Marcel Degner ve tanık vekili
Bugünkü duruşma yine kısa sürdü. Tek tanık Blood and Honour Thüringen’in eski şefi Marcel Degner’di. Yine, çok sayıda muhbir yöneticisinin doğrulamış olduğu gibi Degner de Anayasayı Koruma Dairesi muhbiri miydi sorusu hakkında konuşuldu. Degner bunu sonuna kadar inkar etmişti (bkz. 29.06.2016 tarihli blog).
Degner bugün, muhbir faaliyetleriyle ilgili şu ana kadar vermiş olduğu ifadeleri “tekrar gözden geçirmek” istediğini ve bu soruyla ilgili bilgi vermeyi reddettiğini belirtti.
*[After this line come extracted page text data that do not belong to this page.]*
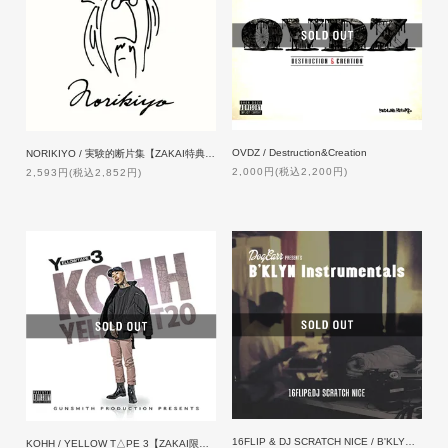
OVDZ / Destruction&Creation
NORIKIYO / 実験的断片集【ZAKAI特典付】
2,000円(税込2,200円)
2,593円(税込2,852円)
16FLIP & DJ SCRATCH NICE / B'KLYN Instrumentals
KOHH / YELLOW T△PE 3【ZAKAI限定特典付】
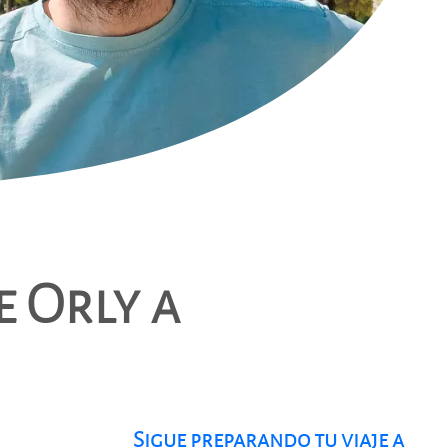
e Orly a
Sigue preparando tu viaje a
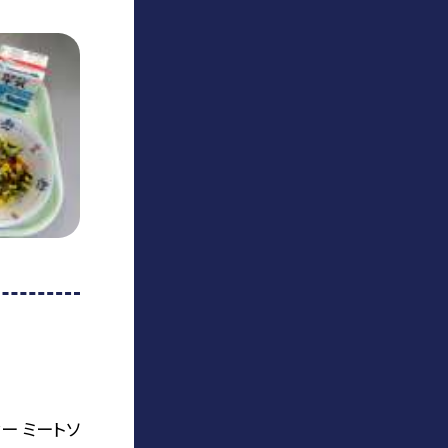
ー ミートソ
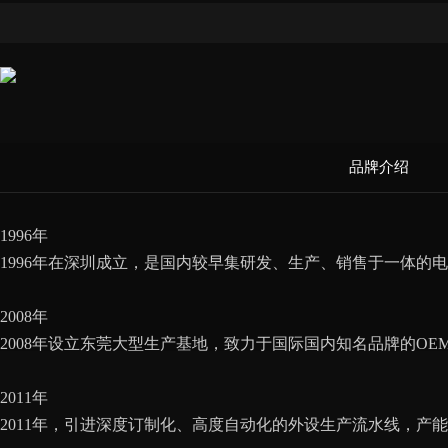
品牌介绍
1996年
1996年在深圳成立，是国内较早集研发、生产、销售于一体
2008年
2008年设立东莞大型生产基地，致力于国际国内知名品牌的OE
2011年
2011年，引进深度订制化、高度自动化的外设生产流水线，产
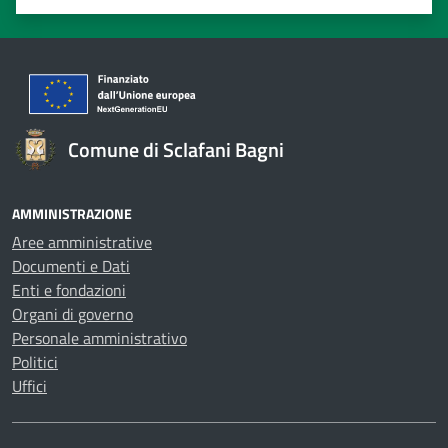
Valuta 1 stelle su 5
Valuta 2 stelle su 5
Valuta 3 stelle su 5
Valuta 4 stelle su 5
Valuta 5 stelle su 5
Comune di Sclafani Bagni
AMMINISTRAZIONE
Aree amministrative
Documenti e Dati
Enti e fondazioni
Organi di governo
Personale amministrativo
Politici
Uffici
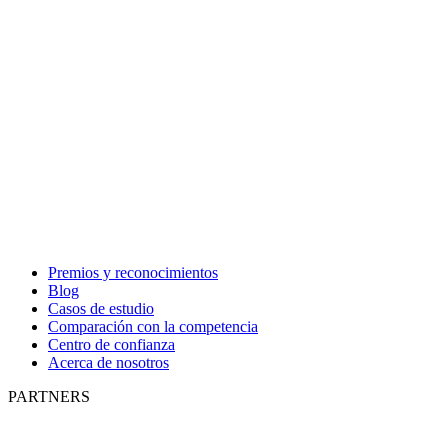
Premios y reconocimientos
Blog
Casos de estudio
Comparación con la competencia
Centro de confianza
Acerca de nosotros
PARTNERS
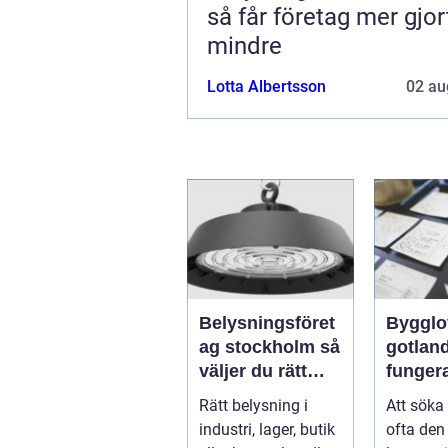
så får företag mer gjo
mindre
Lotta Albertsson
02 au
Belysningsföret
Bygglo
ag stockholm så
gotland 
väljer du rätt
funger
partner för
proces
Rätt belysning i
Att söka
professionell
idé til
industri, lager, butik
ofta den 
ljussättning
beslut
Ve bunu gerçekten uyguladı da. Kendisine defalarca ya sadece şu ana kadarki ifadelerini içeriksel olarak düzeltebileceği, yani içeriklsel bir ifade verebileceği (örneğin: “aslında muhbirdim”) ya da alternatif olarak ifade vermeyi reddedebileceği, ama ikisini birden yapamayacağı söylendiği halde…Tanık vekili de belirtilenlere rağmen stratejisinde hiçbir değişikliğe gitmedi. Bu da savunmanın tanık vekilinin daha becerikli bir meslektaşıyla değiştirilmesi için dilekçe vermesine neden oldu. Federal Savcılık da bu dilekçeye katıldı.
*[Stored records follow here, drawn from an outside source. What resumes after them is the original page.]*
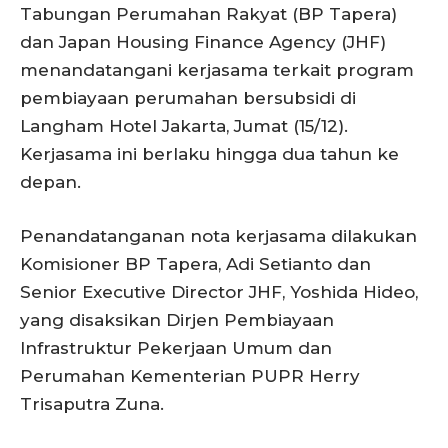
Tabungan Perumahan Rakyat (BP Tapera)
dan Japan Housing Finance Agency (JHF)
menandatangani kerjasama terkait program
pembiayaan perumahan bersubsidi di
Langham Hotel Jakarta, Jumat (15/12).
Kerjasama ini berlaku hingga dua tahun ke
depan.
Penandatanganan nota kerjasama dilakukan
Komisioner BP Tapera, Adi Setianto dan
Senior Executive Director JHF, Yoshida Hideo,
yang disaksikan Dirjen Pembiayaan
Infrastruktur Pekerjaan Umum dan
Perumahan Kementerian PUPR Herry
Trisaputra Zuna.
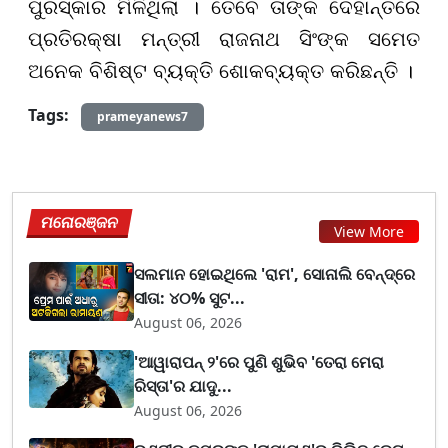
ପୁରସ୍କାର ମିଳିଥିଲା । ତେବେ ତାଙ୍କ ଦେହାନ୍ତରେ
ପ୍ରତିରକ୍ଷା ମନ୍ତ୍ରୀ ରାଜନାଥ ସିଂଙ୍କ ସମେତ
ଅନେକ ବିଶିଷ୍ଟ ବ୍ୟକ୍ତି ଶୋକବ୍ୟକ୍ତ କରିଛନ୍ତି ।
Tags:
prameyanews7
ମନୋରଞ୍ଜନ
View More
ସଲମାନ ହୋଇଥିଲେ 'ରାମ', ସୋନାଲି ବେନ୍ଦ୍ରେ
ସୀତା: ୪୦% ସୁଟ...
August 06, 2026
'ଆୱାରାପନ୍ ୨'ରେ ପୁଣି ଶୁଭିବ 'ତେରା ମେରା
ରିସ୍ତା'ର ଯାଦୁ...
August 06, 2026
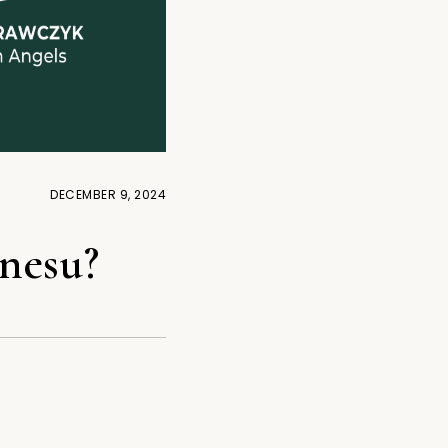
DECEMBER 9, 2024
znesu?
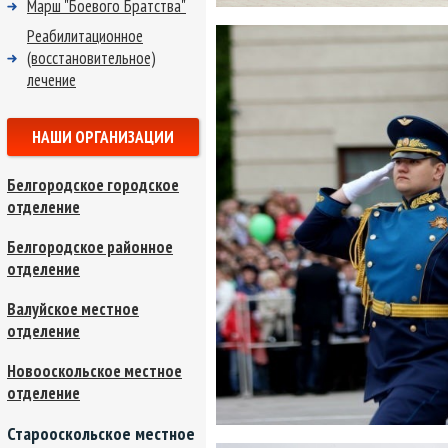
Марш "Боевого Братства"
Реабилитационное
(восстановительное)
лечение
НАШИ ОРГАНИЗАЦИИ
Белгородское городское
отделение
Белгородское районное
отделение
Валуйское местное
отделение
Новооскольское местное
отделение
Старооскольское местное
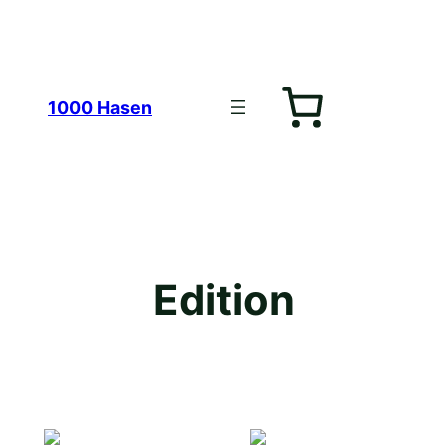
Zum
1000 Hasen
Inhalt
Edition
springen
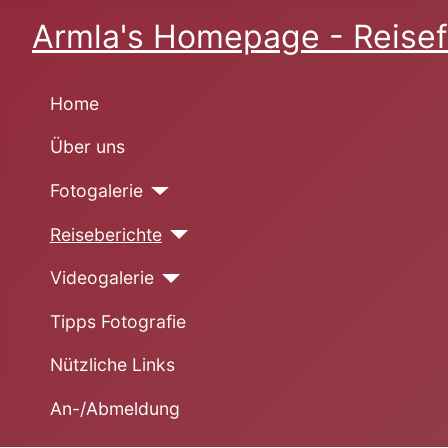
Armla's Homepage - Reisef
Home
Über uns
Fotogalerie
Reiseberichte
Videogalerie
Tipps Fotografie
Nützliche Links
An-/Abmeldung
Bu durumdan dolayı Degner bugünlük evine yollandı, bir kez daha çağrılacak ve yine bir tanık vekiliyle geşecek. Bugünkü vekiliyle mi yoksa bir başkasıyla mı gelecek göreceğiz.
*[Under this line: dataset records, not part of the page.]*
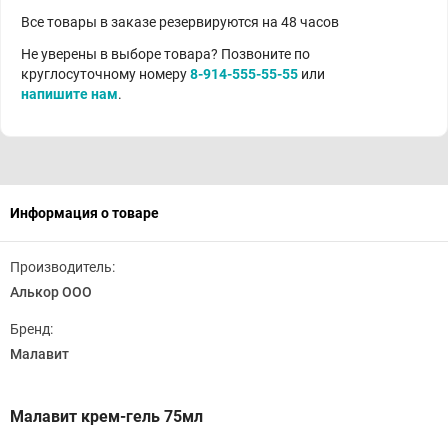
Все товары в заказе резервируются на 48 часов
Не уверены в выборе товара? Позвоните по
круглосуточному номеру
8-914-555-55-55
или
напишите нам
.
Информация о товаре
Производитель:
Алькор ООО
Бренд:
Малавит
Малавит крем-гель 75мл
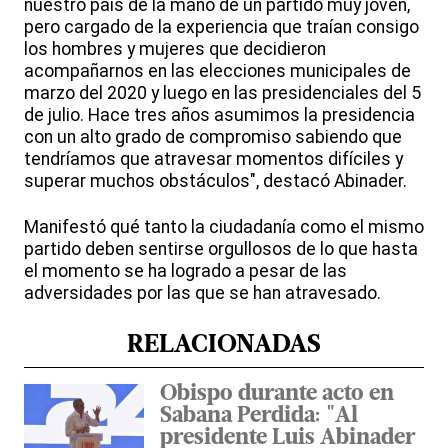
nuestro país de la mano de un partido muy joven,
pero cargado de la experiencia que traían consigo
los hombres y mujeres que decidieron
acompañarnos en las elecciones municipales de
marzo del 2020 y luego en las presidenciales del 5
de julio. Hace tres años asumimos la presidencia
con un alto grado de compromiso sabiendo que
tendríamos que atravesar momentos difíciles y
superar muchos obstáculos", destacó Abinader.
Manifestó qué tanto la ciudadanía como el mismo
partido deben sentirse orgullosos de lo que hasta
el momento se ha logrado a pesar de las
adversidades por las que se han atravesado.
RELACIONADAS
Obispo durante acto en
Sabana Perdida: "Al
presidente Luis Abinader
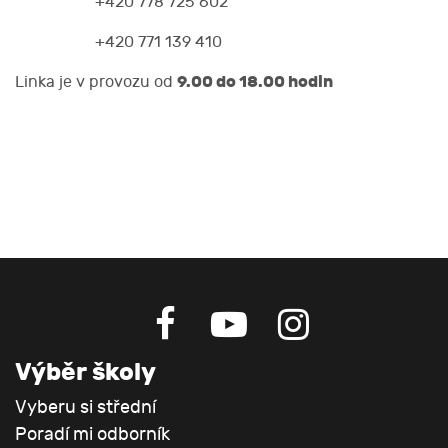
+420 778 725 602
+420 771 139 410
9.00 do 18.00 hodin
Linka je v provozu od
Výběr školy
Vyberu si střední
Poradí mi odborník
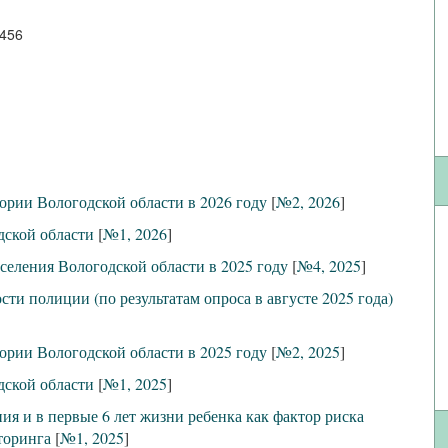
3456
ории Вологодской области в 2026 году
[
№2, 2026
]
дской области
[
№1, 2026
]
селения Вологодской области в 2025 году
[
№4, 2025
]
ти полиции (по результатам опроса в августе 2025 года)
ории Вологодской области в 2025 году
[
№2, 2025
]
дской области
[
№1, 2025
]
я и в первые 6 лет жизни ребенка как фактор риска
торинга
[
№1, 2025
]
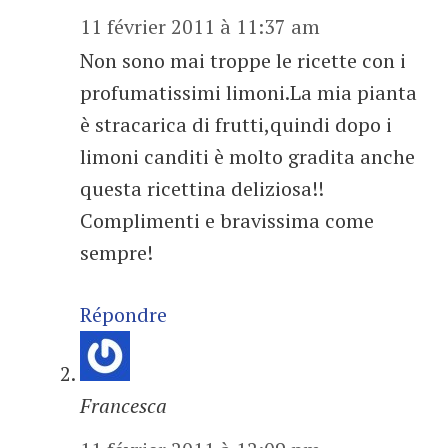
11 février 2011 à 11:37 am
Non sono mai troppe le ricette con i
profumatissimi limoni.La mia pianta
è stracarica di frutti,quindi dopo i
limoni canditi è molto gradita anche
questa ricettina deliziosa!!
Complimenti e bravissima come
sempre!
Répondre
Francesca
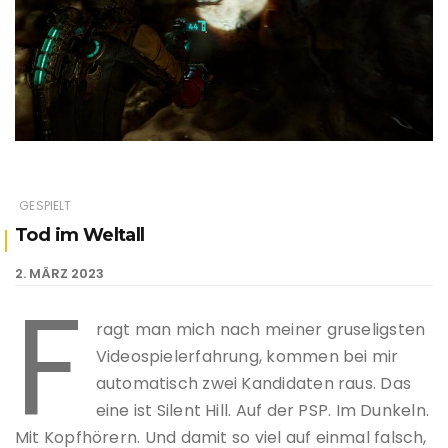
GESPIELT
Tod im Weltall
2. MÄRZ 2023
F
ragt man mich nach meiner gruseligsten
Videospielerfahrung, kommen bei mir
automatisch zwei Kandidaten raus. Das
eine ist Silent Hill. Auf der PSP. Im Dunkeln.
Mit Kopfhörern. Und damit so viel auf einmal falsch,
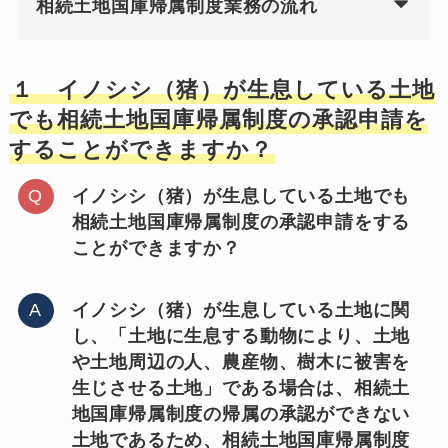
相続土地国庫帰属制度業務の流れ
１ イノシシ（猪）が生息している土地
でも相続土地国庫帰属制度の承認申請を
することができますか？
イノシシ（猪）が生息している土地でも
相続土地国庫帰属制度の承認申請をする
ことができますか？
イノシシ（猪）が生息している土地に関
し、「土地に生息する動物により、土地
や土地周辺の人、農産物、樹木に被害を
生じさせる土地」である場合は、相続土
地国庫帰属制度の帰属の承認ができない
土地であるため、相続土地国庫帰属制度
Federal Başsavcılığın Degner’in şu ana kadarki ifadelerinde belirtilen tüm sorularla yönelik ifade vermeyi reddedebileceği, çünkü yalan ifade de vermiş olabileceği görüşünde olması dikkat çekiciydi. Böylesi bir hukuk anlayışı, bu davadaki her türlü aydınlatma çabasını zorlaştırmaya devam eder.
Müdahil davacılar Ralf Wohlleben’in ırkçı ve yabancı düşmanı görüşleriyle ilgili bir delil tespiti dilekçesi daha verdiler. Dilekçe bu sefer Wohlleben’in bilgisayarında bulunan ve aralarında Türkler, siyahlar ve Yahudilerin de olduğu gruplara karşı insan onurunu hiçe sayan içeriklerin bulunduğu çeşitli belgeler ve çok sayıda sağcı rock albümüyle ilgiliydi.